Random thoughts will arise. You‘ll want to act on or react to them. Instead, you let them pass by — from a distance. This can be hard at first.
During my first 30-ish sessions, I’d close my eyes and start a full body scan from head to toe. I didn’t even scan past my head yet, or I already wanted to scream and call it a day. I also broke off sessions more than once due to my inner restlessness reaching a tipping point.
The positive effects meditation can have
I sit cross-legged on my couch opposite the empty wall. I take deep breaths, close my eyes, and allow myself to just be.
It can feel like wasting time at first. But you’re not.
You’re giving your senses a break from the constant overstimulation of your phone notifications, flashy ads, and the outside world. This feels like a relief. No stimuli tempt the brain back into the squirrelling status quo.
With time and practice, you don’t flutter away on each intrusive thought anymore.
You stay calm, acknowledge whatever is there, and bring your attention back to the breath and the body, without the need to take action on any random thought.
No rushing towards the next thing, or worrying about what’s next. Just 10–20 minutes of stillness.
How does meditating feel after 7017 minutes?
The friction of sitting still with my thoughts has decreased.
Sometimes I feel like I don’t “have time” to meditate, that I’m “just too busy,” or should be productive every second and am not entitled to a 20-minute break.
Everyone has 10 or 20 minutes of spare time in their day. When not, I’m bullshitting myself because I scrolled one too many cat videos. And not once have I regretted my decision to meditate.
Afterward, I felt better, every single time.
The moment I sit down, my mind stops running in overdrive.
It knows it’s going to get some headspace.
Final thoughts: Is mediation really life-changing?
Yes and no. Life-changing in terms of it improving my life, definitely. But not in the way gurus or cult-like supporters sell it to be.
It’s not a be-all and end-all MUST-have that helps you reach nirvana. It’s just A tool you can use to:
- Ground yourself
- Soothe the mind
- Reduce stress
- Become more present in the current moment
- Feel more in tune with your body.
When I feel overwhelmed, I know I can always resort to a guided meditation session to calm me down.
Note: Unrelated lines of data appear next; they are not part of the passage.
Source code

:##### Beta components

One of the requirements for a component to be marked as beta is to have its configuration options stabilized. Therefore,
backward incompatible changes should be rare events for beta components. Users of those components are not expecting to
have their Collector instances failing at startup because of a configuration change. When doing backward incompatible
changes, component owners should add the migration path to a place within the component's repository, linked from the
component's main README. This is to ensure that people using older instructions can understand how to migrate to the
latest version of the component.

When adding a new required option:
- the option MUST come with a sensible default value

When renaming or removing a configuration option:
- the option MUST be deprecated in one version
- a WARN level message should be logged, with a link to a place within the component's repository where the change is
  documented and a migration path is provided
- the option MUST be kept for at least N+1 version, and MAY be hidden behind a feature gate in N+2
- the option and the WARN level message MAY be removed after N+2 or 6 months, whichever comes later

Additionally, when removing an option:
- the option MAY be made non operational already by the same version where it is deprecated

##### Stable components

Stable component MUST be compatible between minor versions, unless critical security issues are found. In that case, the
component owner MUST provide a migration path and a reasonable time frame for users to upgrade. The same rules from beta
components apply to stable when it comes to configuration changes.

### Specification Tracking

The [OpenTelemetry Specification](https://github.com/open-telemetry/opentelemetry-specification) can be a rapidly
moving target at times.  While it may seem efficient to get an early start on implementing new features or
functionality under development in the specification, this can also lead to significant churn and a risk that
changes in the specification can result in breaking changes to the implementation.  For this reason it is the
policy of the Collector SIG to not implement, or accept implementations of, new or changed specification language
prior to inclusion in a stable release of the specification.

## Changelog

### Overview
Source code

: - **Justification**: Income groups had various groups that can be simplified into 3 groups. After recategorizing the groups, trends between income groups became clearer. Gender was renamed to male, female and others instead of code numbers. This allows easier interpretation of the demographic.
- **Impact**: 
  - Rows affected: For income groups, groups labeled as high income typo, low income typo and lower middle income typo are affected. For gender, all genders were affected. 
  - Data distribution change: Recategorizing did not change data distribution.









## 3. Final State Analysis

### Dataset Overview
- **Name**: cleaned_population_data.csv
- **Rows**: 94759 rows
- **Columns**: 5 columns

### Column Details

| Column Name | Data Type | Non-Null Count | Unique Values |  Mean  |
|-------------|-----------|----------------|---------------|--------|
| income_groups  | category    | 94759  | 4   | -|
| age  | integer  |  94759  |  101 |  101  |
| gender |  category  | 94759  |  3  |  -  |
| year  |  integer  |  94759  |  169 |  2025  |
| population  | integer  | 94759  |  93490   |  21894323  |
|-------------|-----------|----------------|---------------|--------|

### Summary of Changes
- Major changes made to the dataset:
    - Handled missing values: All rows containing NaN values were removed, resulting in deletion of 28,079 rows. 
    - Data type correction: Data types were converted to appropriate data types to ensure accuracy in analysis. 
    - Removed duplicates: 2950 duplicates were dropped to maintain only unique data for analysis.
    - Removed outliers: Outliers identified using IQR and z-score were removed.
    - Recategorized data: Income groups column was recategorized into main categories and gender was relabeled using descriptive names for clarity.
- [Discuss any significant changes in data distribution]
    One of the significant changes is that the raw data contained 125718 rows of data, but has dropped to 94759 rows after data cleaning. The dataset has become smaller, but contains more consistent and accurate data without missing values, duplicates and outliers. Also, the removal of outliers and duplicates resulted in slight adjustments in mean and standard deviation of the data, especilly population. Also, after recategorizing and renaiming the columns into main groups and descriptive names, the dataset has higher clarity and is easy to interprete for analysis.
And when I don’t feel like meditating, I’ll resort to a different tool, such as writing, or channeling and releasing emotions through movement.
Over time, meditation has improved my ability to emotionally regulate, and improve my quality of life. Through my practice, I’ve learned that all thoughts will pass, and I don’t need to do something with or worry about every single one anymore.
At the end of the day, meditation is one of the many tools in my Self-Soothing Toolkit. Meditation can be part of yours too, if you find that it suits you.